En l’attente du remboursement des places achetées par le public – qui pourrait arriver dans quelques mois, « nous manquons de visibilité » affirme-t-on – le porteur de l’Area 217 est aussi engagé dans le soutien des musiques électroniques, à travers l’association Technopol dont il est le président. Les représentants de ces sound systems et organisateurs d’évènement electro se plaignent depuis plusieurs années d’un manque de considération de la part des autorités, ainsi que des saisies de matériel. « Il faut sanctuariser les évènements culturels » clame même Tommy Vaudecrane dans une tribune publiée sur Libération. Ce qui conduit certains de ces groupes à organiser des fêtes ‘sauvages’, que l’on appelle rave ou free party (ce qui arrive parfois dans le sud-Essonne)

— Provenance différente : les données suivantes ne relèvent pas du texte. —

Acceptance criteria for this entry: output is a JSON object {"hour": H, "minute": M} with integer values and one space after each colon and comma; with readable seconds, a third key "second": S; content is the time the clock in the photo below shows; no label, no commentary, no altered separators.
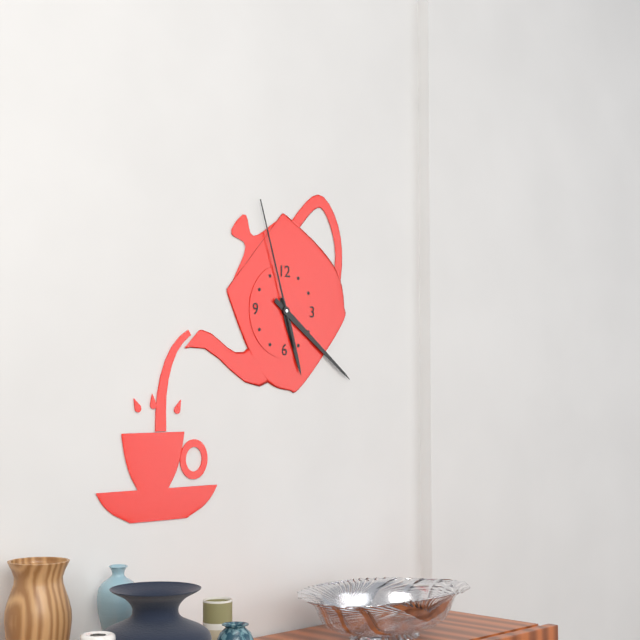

D’autres essayent pourtant de faire les choses dans les règles, et se voient imposer de fortes contraintes pour mener à bien leur projet, souvent dans le cadre associatif. On se souvient de l’annulation du festival Aoutside, l’an dernier à Palaiseau, les autorités souhaitant contraindre les organisateurs à ne pas vendre d’alcool, ce qui changeait du tout au tout leur modèle économique et ne leur permettait pas de s’y retrouver (lire notre article).

C’est à Orsay, les 25 et 26 août au stade municipal que se pose cette année ce festival porté par l’association OMP (Opération maxi puissance), qui espère 3000 à 4000 spectateurs. « On avait la volonté de s’implanter à Orsay, car nos bénévoles sont de toutes les villes aux alentours » explique Solène Leroux, la présidente de l’association qui a vu le jour au lycée Claudel de Palaiseau. Pour sa 7ème édition, le festival Aoutside garde le principe de plusieurs espaces scéniques, artistiques et citoyens, avec cette fois, une buvette bien prévue. Concernant les conditions de sécurité, tout est bordé selon les organisateurs : « on a des réunions depuis avril avec la police, les autorités, et avons constitué un dossier de grand rassemblement à la préfecture » précise la présidente d’OMP, avant de recevoir un « avis favorable du commissaire divisionnaire ». Des agents de sécurité sont prévus « en nombre », avec un dispositif « adapté » par rapport aux précédentes décisions.

Pourtant, jusqu’à la dernière minute, la préfète peut décider d’interdire le rassemblement, si elle juge qu’il y a une menace. « On sait que ça peut arriver, mais on n’a pas envie de vivre dans ce genre de condition » indique Solène Leroux. Pour Josiane Chevalier, « si le festival est fait sérieusement, il n’y a pas de raison de l’annuler » assure-t-elle, tout en demandant « de la vigilance » aux organisateurs. Les voilà prévenus pour l’été.